En avril 1929, la République française bruisse d’un débat lourd de menaces pour la satire. Le gouvernement Poincaré, sous l’impulsion du ministre de la Justice Louis Barthou et du président du Conseil André Tardieu, dépose un projet de loi “réformant” les délits de presse — officiellement pour lutter contre la diffamation, le chantage et la calomnie. En réalité, la loi vise à resserrer l’étau sur les journaux irrévérencieux, ces “feuilles” qui, depuis l’affaire Hanau, multiplient les révélations embarrassantes et les moqueries contre les gouvernants.
Le Canard enchaîné ne pouvait pas rester coi. L’édition du 10 avril 1929 consacre sa une entière à ce qu’il perçoit comme une loi de muselière. Deux signatures majeures s’y côtoient : Pierre Bénard, l’ironie subtile et rieuse, et Pierre Scize, la colère argumentée et ciselée.
Bénard : l’humour pour échapper à la censure
Dans son texte intitulé « De la manière d’adapter les textes à la nouvelle loi Barthou sur la presse », Pierre Bénard s’empare du sujet avec la légèreté trompeuse d’un humoriste. Il oppose un “avant” et un “après” fictifs, montrant comment il faudra bientôt réécrire les brèves du Canard pour qu’elles échappent aux tribunaux.

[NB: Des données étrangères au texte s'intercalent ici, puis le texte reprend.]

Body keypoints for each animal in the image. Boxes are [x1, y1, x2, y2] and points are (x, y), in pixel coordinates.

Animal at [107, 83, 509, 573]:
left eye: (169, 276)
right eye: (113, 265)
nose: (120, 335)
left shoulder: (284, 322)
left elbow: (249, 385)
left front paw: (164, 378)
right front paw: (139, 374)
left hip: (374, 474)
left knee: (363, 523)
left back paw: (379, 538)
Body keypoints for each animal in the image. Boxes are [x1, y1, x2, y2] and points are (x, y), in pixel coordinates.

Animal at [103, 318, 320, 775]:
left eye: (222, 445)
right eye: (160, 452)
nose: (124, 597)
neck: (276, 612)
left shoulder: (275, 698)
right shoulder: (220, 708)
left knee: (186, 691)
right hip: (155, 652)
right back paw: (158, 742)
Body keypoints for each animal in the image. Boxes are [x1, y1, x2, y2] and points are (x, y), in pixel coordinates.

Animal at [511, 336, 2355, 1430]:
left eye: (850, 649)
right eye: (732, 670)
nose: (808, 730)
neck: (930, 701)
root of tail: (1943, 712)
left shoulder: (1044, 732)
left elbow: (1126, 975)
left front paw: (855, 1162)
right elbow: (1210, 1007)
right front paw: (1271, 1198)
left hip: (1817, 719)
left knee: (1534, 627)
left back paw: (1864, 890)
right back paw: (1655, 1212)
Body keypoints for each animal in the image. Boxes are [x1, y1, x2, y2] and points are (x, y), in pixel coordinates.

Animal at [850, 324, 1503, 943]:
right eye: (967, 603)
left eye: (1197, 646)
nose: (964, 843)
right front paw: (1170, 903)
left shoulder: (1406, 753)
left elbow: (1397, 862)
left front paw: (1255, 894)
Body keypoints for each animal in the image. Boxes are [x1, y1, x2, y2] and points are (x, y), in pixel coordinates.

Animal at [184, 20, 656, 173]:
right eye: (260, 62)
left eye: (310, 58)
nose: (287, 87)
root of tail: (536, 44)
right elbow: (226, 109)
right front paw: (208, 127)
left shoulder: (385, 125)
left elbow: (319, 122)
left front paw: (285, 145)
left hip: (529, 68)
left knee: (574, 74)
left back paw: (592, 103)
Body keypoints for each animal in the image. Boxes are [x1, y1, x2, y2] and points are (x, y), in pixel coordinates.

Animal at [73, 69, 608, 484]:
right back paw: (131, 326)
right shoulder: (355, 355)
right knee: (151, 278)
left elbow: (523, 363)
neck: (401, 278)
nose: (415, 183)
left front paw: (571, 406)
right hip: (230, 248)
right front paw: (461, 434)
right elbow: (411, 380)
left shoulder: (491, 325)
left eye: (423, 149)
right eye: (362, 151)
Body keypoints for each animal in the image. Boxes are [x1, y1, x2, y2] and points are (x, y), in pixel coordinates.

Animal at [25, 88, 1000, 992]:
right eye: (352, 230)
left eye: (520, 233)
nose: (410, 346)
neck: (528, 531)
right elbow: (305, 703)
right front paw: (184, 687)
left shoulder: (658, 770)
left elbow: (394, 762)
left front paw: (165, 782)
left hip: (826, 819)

Ainsi, avant la loi, on pouvait écrire :
« M. Loucheur est tout en or. »
« M. Barthe n’est rouge que par son vin. »
« M. Le Guen est le recordman de la buvette. »
Mais après Barthou, il faudra parler par euphémismes :
« Pourquoi voulez-vous que M. Loucheur soit tout en or ? Tous les bons Français ont déposé le leur à la Banque de France. »
« M. Barthe est le seul défenseur de la vigne. »
« M. Le Guen n’est ni blanc, ni rouge. Il est noir. »
Sous le rire, Bénard démonte le mécanisme de l’autocensure : l’art de tout dire sans rien dire, de sauver la satire sous le voile du compliment ambigu. Ce “mode d’emploi” parodique met en lumière le danger réel : la loi ne frapperait pas seulement les diffamateurs, mais l’esprit lui-même — ce droit français au trait d’esprit corrosif, au second degré, au “mot qui tue”.
Scize : la défense du droit d’écrire librement
L’article de Pierre Scize, plus long et plus grave, prolonge cette ironie en manifeste. Sous le titre « À propos de la loi sur la presse », il s’adresse à Victor Snell, collaborateur du Canard, et signe une réflexion de haute volée sur la liberté d’expression.
Scize analyse le texte gouvernemental, qui prévoit de transformer les plaintes pour diffamation en procédures civiles accélérées : “une justice sans jury, sans publicité, sans appel populaire”. Il y voit un retour à l’arbitraire, une “arme aux mains d’un parti”, qui pourrait réduire au silence tout journal gênant.
« Le premier effet qu’on peut attendre de votre loi : un silence profond encourageant les canailles, le triomphe de la presse servile, le bâillon sur les bouches indignées. »
Scize s’élève contre l’idée d’une “presse morale” que voudrait imposer Barthou. Il rappelle que les lois de circonstance sont toujours des lois de vengeance — faites, écrit-il, “pour venger Barthou de Maurras, Malvy de Daudet, et le Parlement de Coty.” Sa conclusion, d’une élégance tragique, sonne comme un testament de la satire française :
« Cette liberté, qui était notre principe et notre bien, voit son astre s’obscurcir. […] On n’excuse plus de tout dire, même quand on le dit avec esprit. »
Une leçon d’esprit républicain
À travers ces deux textes, Le Canard enchaîné démontre sa double force : le rire et la raison. Bénard sape la loi par la moquerie, Scize la démonte par l’argument. Ensemble, ils affirment que la liberté de la presse n’est pas une faveur, mais une condition vitale de la démocratie — surtout quand le pouvoir se prétend vertueux.
Leur cible, Barthou, finira par se défendre mollement : la loi, disait-il, “ne vise pas les bons journaux, mais les mauvais”. Ce qui, pour le Canard, revenait à tout dire.
Car, comme l’écrivait Scize, “le droit de tout dire, pourvu qu’on le dise avec esprit”, c’était bien cela, la lex canardica — cette vieille loi non écrite que ni Barthou, ni Tardieu, ni aucun Duce de France n’a jamais pu abroger.